• _WHAT YOU NEED TO DO_
Write out the line that contains "Table 1. The detailed configuration of", then every following line to the end of the records below, with no other lines and no changes.
DATA SHOWN below:
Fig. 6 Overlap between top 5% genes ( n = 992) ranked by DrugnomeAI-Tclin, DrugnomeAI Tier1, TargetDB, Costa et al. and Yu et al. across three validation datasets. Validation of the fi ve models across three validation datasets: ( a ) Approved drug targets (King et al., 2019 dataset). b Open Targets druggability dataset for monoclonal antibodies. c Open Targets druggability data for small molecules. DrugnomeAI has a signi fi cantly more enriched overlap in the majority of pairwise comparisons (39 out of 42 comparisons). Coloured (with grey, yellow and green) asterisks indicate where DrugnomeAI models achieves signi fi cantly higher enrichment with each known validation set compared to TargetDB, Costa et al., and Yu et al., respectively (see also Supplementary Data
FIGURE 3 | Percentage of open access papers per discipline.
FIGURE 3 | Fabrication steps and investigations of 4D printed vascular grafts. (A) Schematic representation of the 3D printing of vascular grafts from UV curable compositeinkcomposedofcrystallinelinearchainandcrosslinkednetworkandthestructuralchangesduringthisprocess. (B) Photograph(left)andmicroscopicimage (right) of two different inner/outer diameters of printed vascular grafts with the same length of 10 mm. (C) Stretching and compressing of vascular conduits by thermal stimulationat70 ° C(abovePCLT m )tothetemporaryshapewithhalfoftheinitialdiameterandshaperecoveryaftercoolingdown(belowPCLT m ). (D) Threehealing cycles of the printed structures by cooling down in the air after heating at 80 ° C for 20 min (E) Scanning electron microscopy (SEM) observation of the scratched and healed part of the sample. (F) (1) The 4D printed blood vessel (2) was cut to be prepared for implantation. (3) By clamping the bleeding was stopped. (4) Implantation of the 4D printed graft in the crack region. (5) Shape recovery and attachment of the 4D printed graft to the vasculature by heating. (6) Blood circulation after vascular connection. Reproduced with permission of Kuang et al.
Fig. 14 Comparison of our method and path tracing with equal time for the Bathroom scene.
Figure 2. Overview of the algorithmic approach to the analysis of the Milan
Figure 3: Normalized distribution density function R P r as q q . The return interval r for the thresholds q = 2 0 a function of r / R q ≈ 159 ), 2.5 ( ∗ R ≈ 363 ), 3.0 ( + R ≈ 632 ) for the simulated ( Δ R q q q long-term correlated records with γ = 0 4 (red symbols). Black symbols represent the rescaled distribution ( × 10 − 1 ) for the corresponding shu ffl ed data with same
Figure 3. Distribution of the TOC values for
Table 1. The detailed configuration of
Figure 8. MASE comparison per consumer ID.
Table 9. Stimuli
End of DATA SHOWN.
• _ANSWER FOR THE TASK_
Table 1. The detailed configuration of
Figure 8. MASE comparison per consumer ID.
Table 9. Stimuli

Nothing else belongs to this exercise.